“We are taking strong and clear steps to boost our border security and ensure the rules are respected and enforced,” Cooper said.
“By increasing enforcement capabilities and returns, we will establish a system that is better controlled and managed, in place of the chaos that has blighted the system for far too long.”
As he ran for prime minister, Keir Starmer promised an end to the use of hotels to accommodate asylum seekers, to hire 1,000 staff for a new “returns and enforcement unit”, and to introduce a new Border Security Command.
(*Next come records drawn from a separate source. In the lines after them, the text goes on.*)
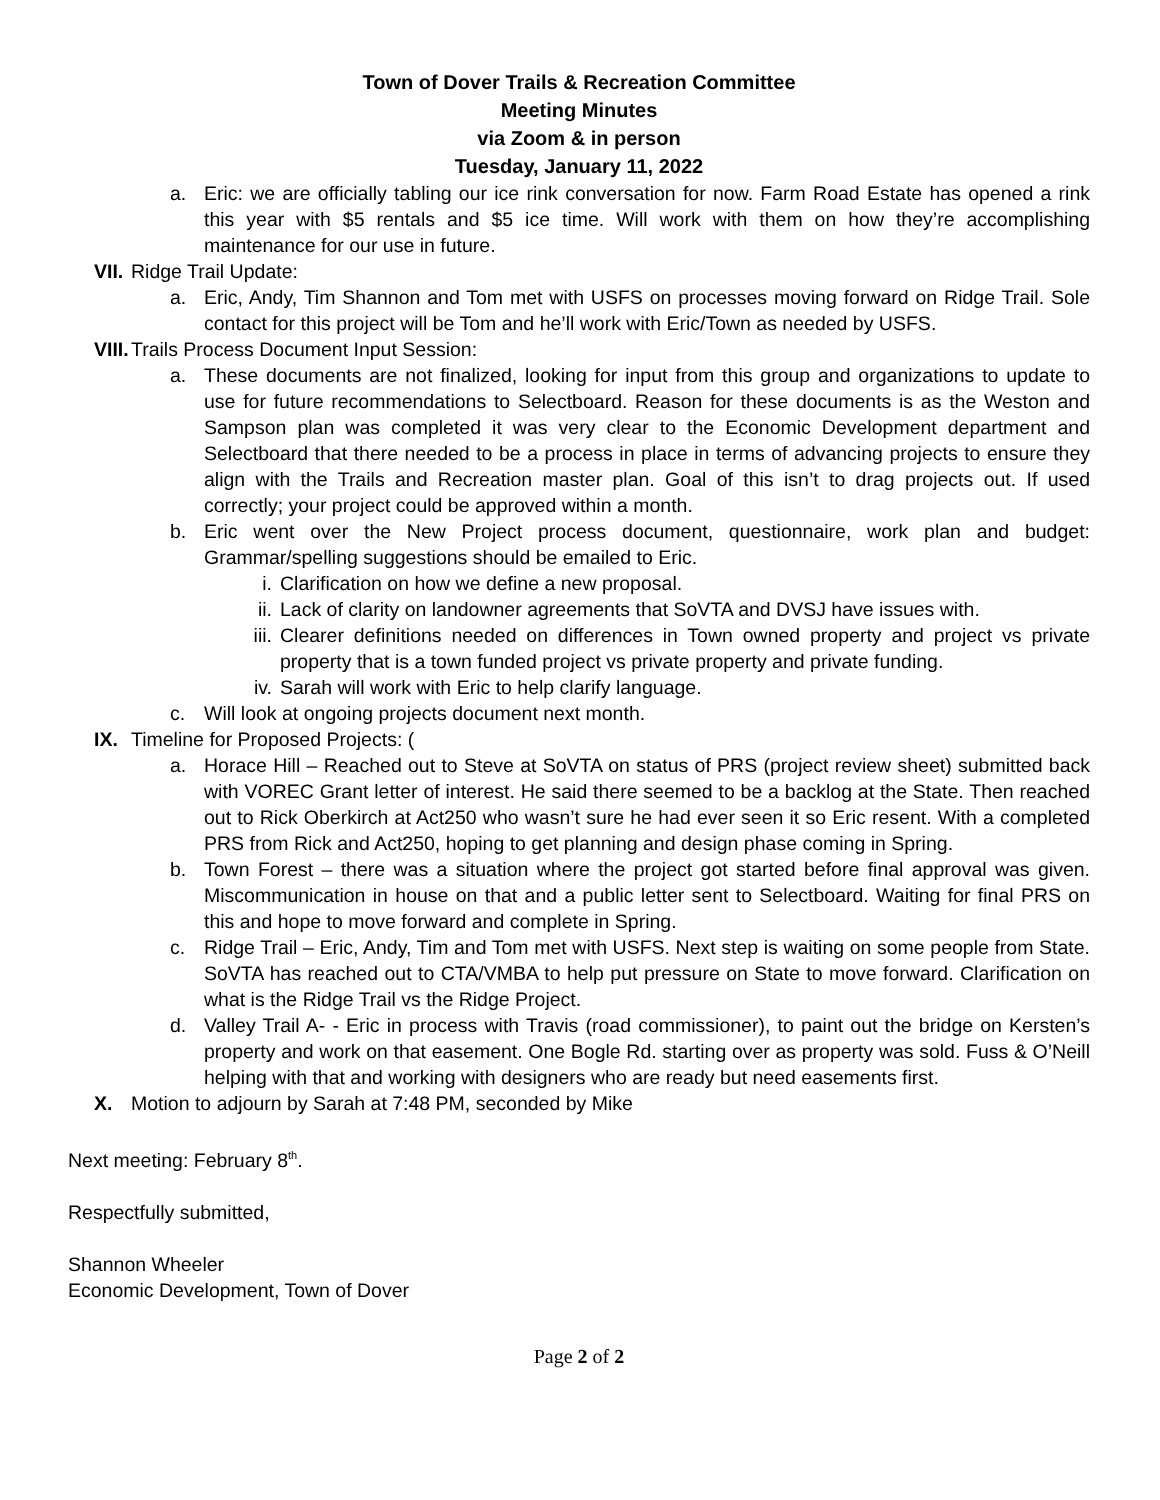Town of Dover Trails & Recreation Committee
Meeting Minutes
via Zoom & in person
Tuesday, January 11, 2022
a. Eric: we are officially tabling our ice rink conversation for now. Farm Road Estate has opened a rink this year with $5 rentals and $5 ice time. Will work with them on how they’re accomplishing maintenance for our use in future.
VII. Ridge Trail Update:
a. Eric, Andy, Tim Shannon and Tom met with USFS on processes moving forward on Ridge Trail. Sole contact for this project will be Tom and he’ll work with Eric/Town as needed by USFS.
VIII. Trails Process Document Input Session:
a. These documents are not finalized, looking for input from this group and organizations to update to use for future recommendations to Selectboard. Reason for these documents is as the Weston and Sampson plan was completed it was very clear to the Economic Development department and Selectboard that there needed to be a process in place in terms of advancing projects to ensure they align with the Trails and Recreation master plan. Goal of this isn’t to drag projects out. If used correctly; your project could be approved within a month.
b. Eric went over the New Project process document, questionnaire, work plan and budget: Grammar/spelling suggestions should be emailed to Eric.
i. Clarification on how we define a new proposal.
ii. Lack of clarity on landowner agreements that SoVTA and DVSJ have issues with.
iii. Clearer definitions needed on differences in Town owned property and project vs private property that is a town funded project vs private property and private funding.
iv. Sarah will work with Eric to help clarify language.
c. Will look at ongoing projects document next month.
IX. Timeline for Proposed Projects: (
a. Horace Hill – Reached out to Steve at SoVTA on status of PRS (project review sheet) submitted back with VOREC Grant letter of interest. He said there seemed to be a backlog at the State. Then reached out to Rick Oberkirch at Act250 who wasn’t sure he had ever seen it so Eric resent. With a completed PRS from Rick and Act250, hoping to get planning and design phase coming in Spring.
b. Town Forest – there was a situation where the project got started before final approval was given. Miscommunication in house on that and a public letter sent to Selectboard. Waiting for final PRS on this and hope to move forward and complete in Spring.
c. Ridge Trail – Eric, Andy, Tim and Tom met with USFS. Next step is waiting on some people from State. SoVTA has reached out to CTA/VMBA to help put pressure on State to move forward. Clarification on what is the Ridge Trail vs the Ridge Project.
d. Valley Trail A- - Eric in process with Travis (road commissioner), to paint out the bridge on Kersten’s property and work on that easement. One Bogle Rd. starting over as property was sold. Fuss & O’Neill helping with that and working with designers who are ready but need easements first.
X. Motion to adjourn by Sarah at 7:48 PM, seconded by Mike
Next meeting: February 8<sup>th</sup>.
Respectfully submitted,
Shannon Wheeler
Economic Development, Town of Dover
Page 2 of 2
Labour would “smash the gangs”, Starmer said in an often-used slogan.
Wednesday’s (21 August) announcement from Cooper signals how Labour intends to achieve that in government.
What do the experts make of Labour’s new asylum policies?
But experts are not convinced it will make a positive difference. Several told Big Issue the policies – and tone – represent a strengthening of the “hostile environment” and a return to the Conservative policies slammed by Labour as failures.
“Labour are choosing to ramp up hostile immigration policies and a ‘security’-driven approach. This is nothing new – in fact, it’s the same approach that’s led to people dying at our borders, treated inhumanely in prison-like detention centres and denied their rights,” said Mary Atkinson, campaigns and networks manager at the Joint Council for the Welfare of Immigrants.
“These tired old policies harm everyone in our communities. When migrants are denied the right to work, they are forced into abusive situations. empowering exploitative bosses and pitting workers against each other. When migrants are denied safe routes, they are forced to risk their lives taking dangerous journeys to reach our shores. The far right violence we saw sweep the country just weeks ago should have been an urgent wake up call.”
Labour’s new Border Security Force will be funded by the money saved from scrapping the Rwanda scheme. But Zoe Gardner, an independent migration policy expert, said Labour appeared to be looking for a Rwanda-style gimmick of its own.
“Funnelling more money into detention and deportation is brutal and simply targets the victims instead of addressing the system failures that create irregular migration,” said Gardner.
“In the wake of a wave of racist violence on our streets it is highly irresponsible to be continuing the failed narrative that we can or should simply get rid of immigrants we don’t want. This is a betrayal of the change we were promised at the election.”
In fact, rhetoric of “border security” and “smashing gangs” could embolden smuggling gangs, warned Steve Valdez-Symonds, refugee and migrant rights programme director at Amnesty International UK.
“A new set of ministers promoting an age-old message of fear and hostility regarding some of the most victimised and traumatised people who may ever arrive in the UK, means that smuggling gangs and racist and Islamophobic hate-mongers at home are likely to feed off this to everyone’s detriment,” said Valdez-Symonds.
The expansion of immigration detention sparked alarm for Natasha Tsangarides, associate director of advocacy at Freedom from Torture.
“We know from the survivors of torture we support that blunt enforcement policies and detention only ever cause devastating harm,” said Tsangarides.